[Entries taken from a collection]

»»

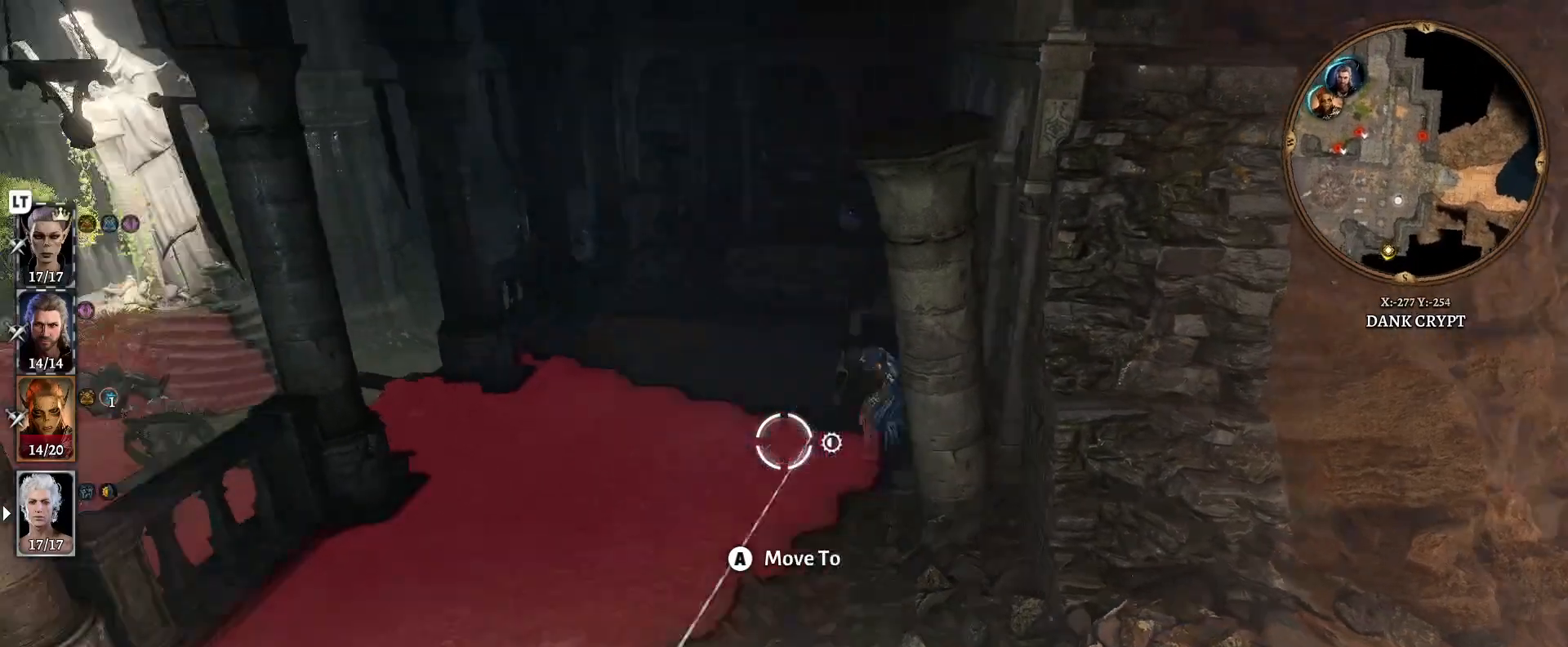
{"buttons": [], "left_stick": "down", "right_stick": "left", "events": [[333, "right_stick", "left"]]}
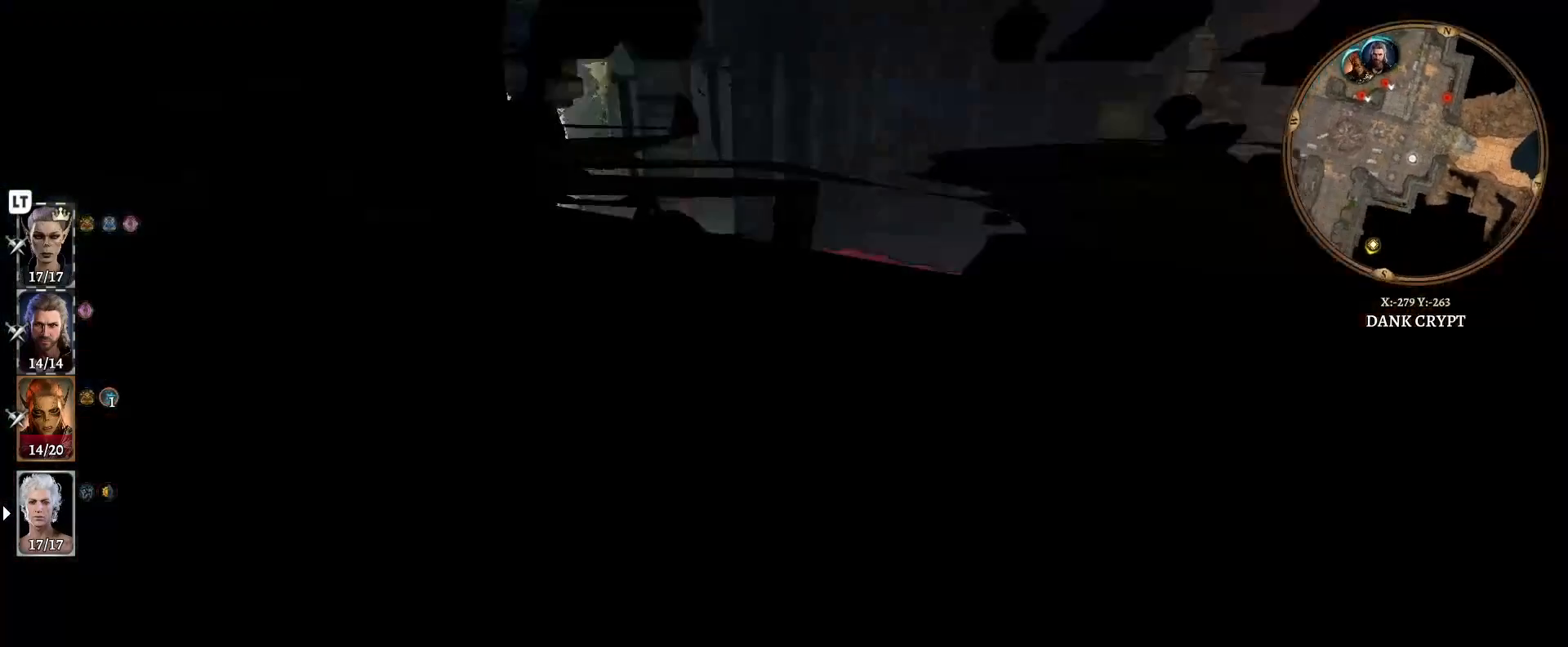
{"buttons": [], "left_stick": "up-left", "right_stick": "left", "events": [[133, "left_stick", "left"], [450, "left_stick", "up-left"]]}
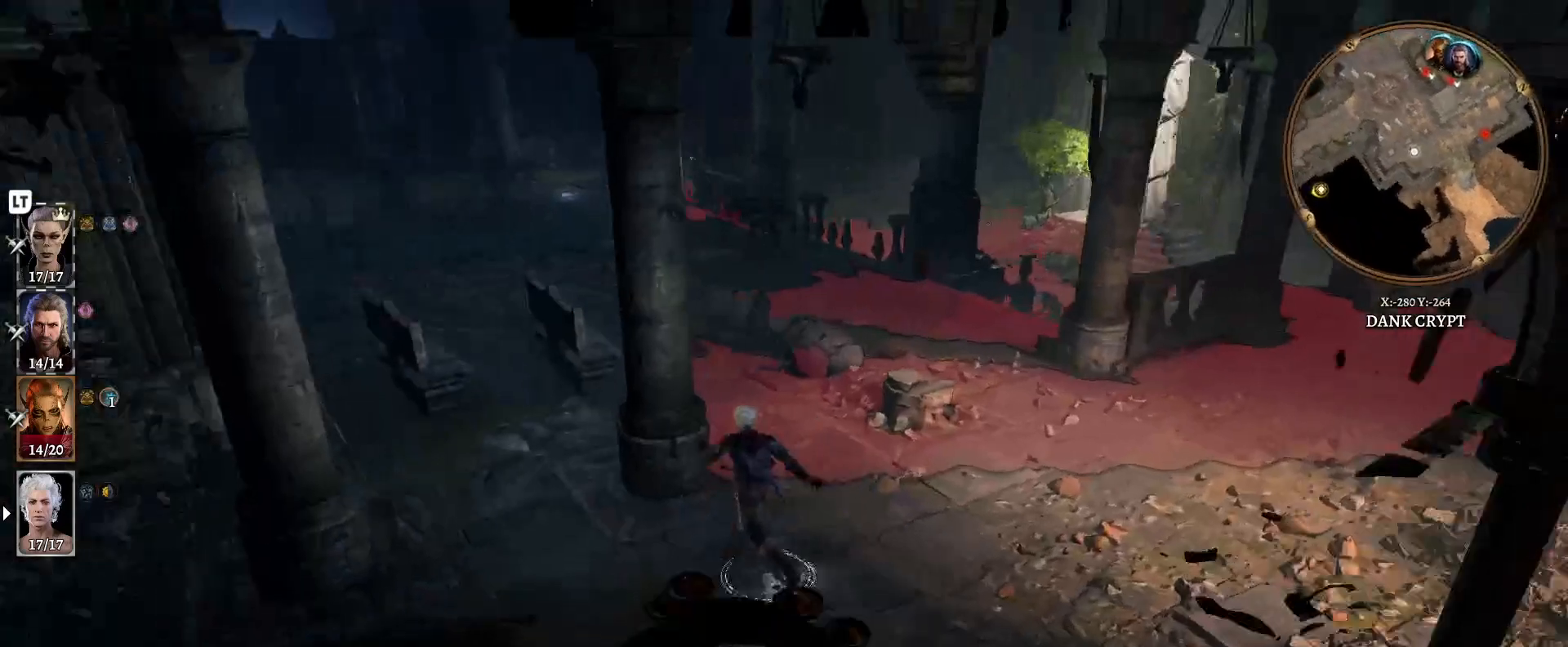
{"buttons": [], "left_stick": "up-left", "right_stick": "center", "events": [[17, "right_stick", "center"]]}
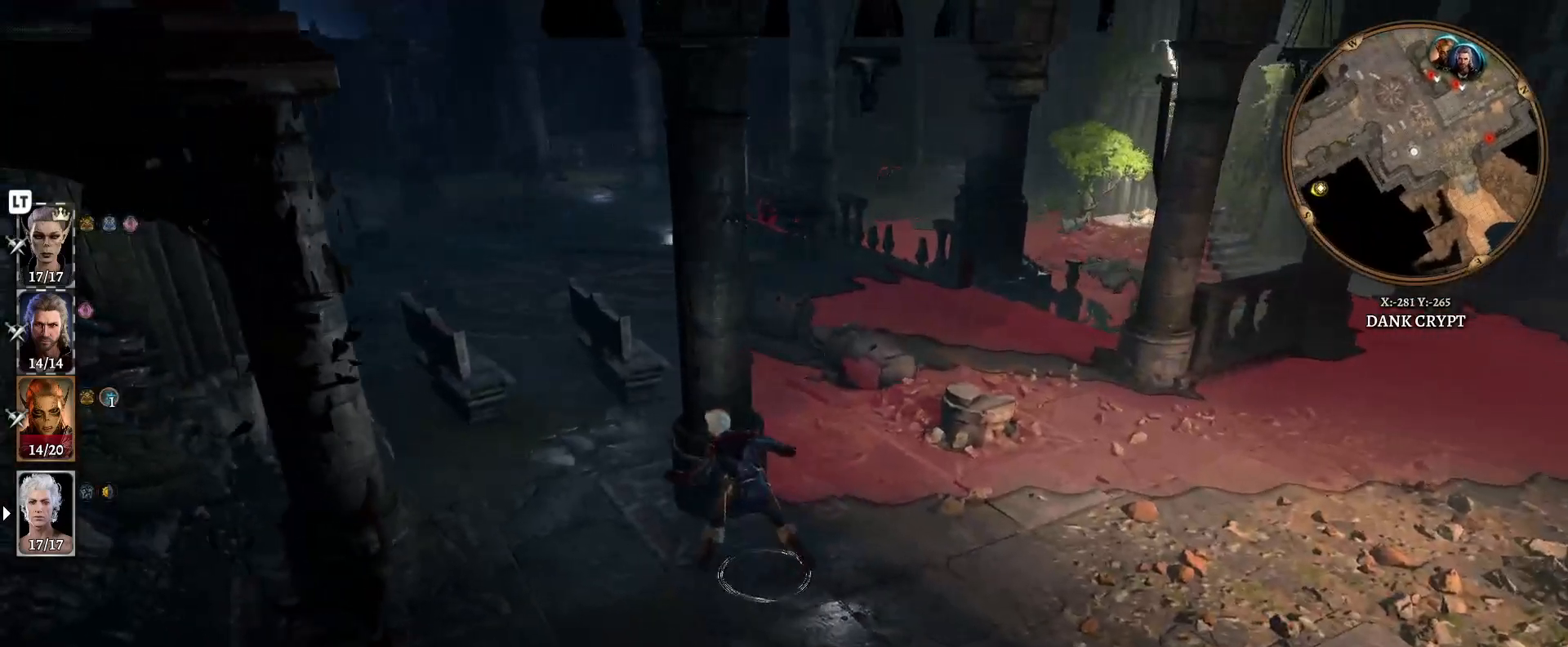
{"buttons": [], "left_stick": "up-left", "right_stick": "center", "events": []}
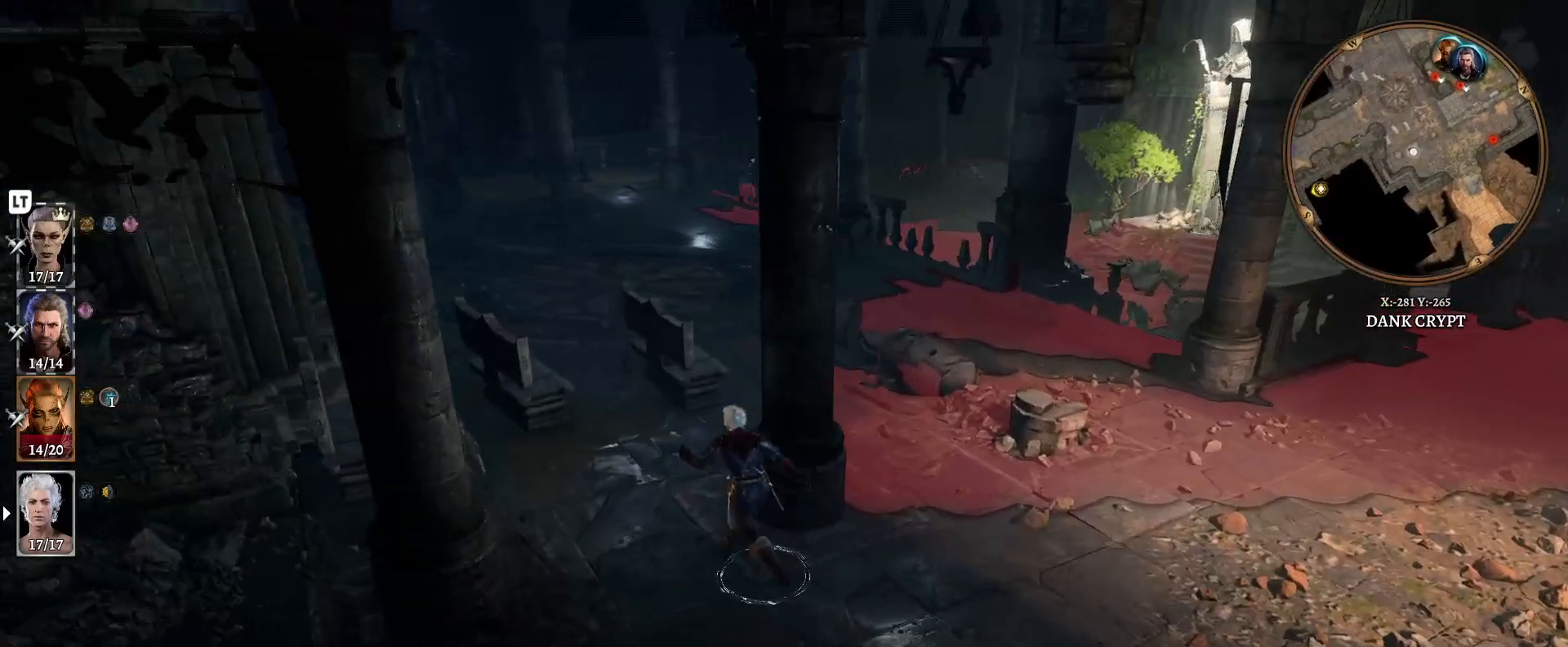
{"buttons": [], "left_stick": "up-left", "right_stick": "center", "events": []}
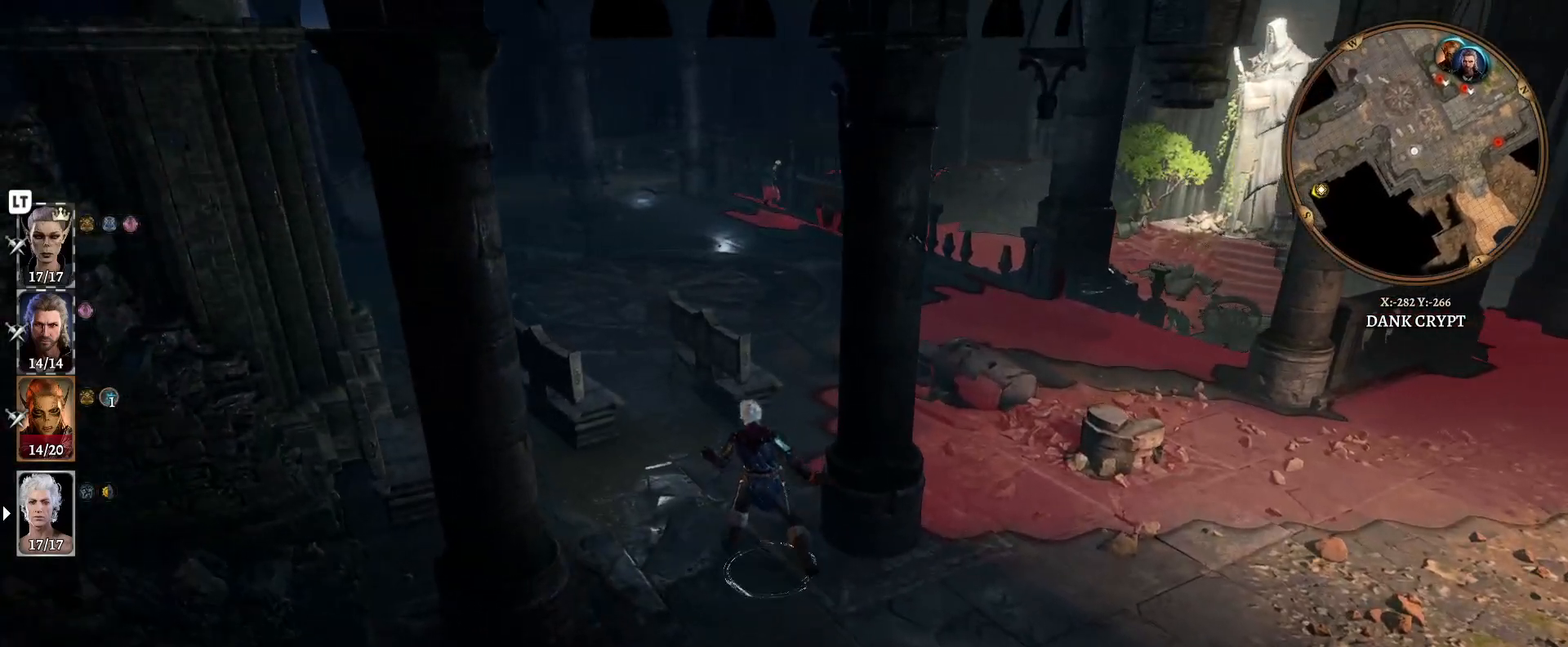
{"buttons": [], "left_stick": "up-left", "right_stick": "center", "events": []}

««

### About this exercise:
An exact copy of the entries, minus the pictures, is what to return.

### Solution for this task:
{"buttons": [], "left_stick": "down", "right_stick": "left", "events": [[333, "right_stick", "left"]]}
{"buttons": [], "left_stick": "up-left", "right_stick": "left", "events": [[133, "left_stick", "left"], [450, "left_stick", "up-left"]]}
{"buttons": [], "left_stick": "up-left", "right_stick": "center", "events": [[17, "right_stick", "center"]]}
{"buttons": [], "left_stick": "up-left", "right_stick": "center", "events": []}
{"buttons": [], "left_stick": "up-left", "right_stick": "center", "events": []}
{"buttons": [], "left_stick": "up-left", "right_stick": "center", "events": []}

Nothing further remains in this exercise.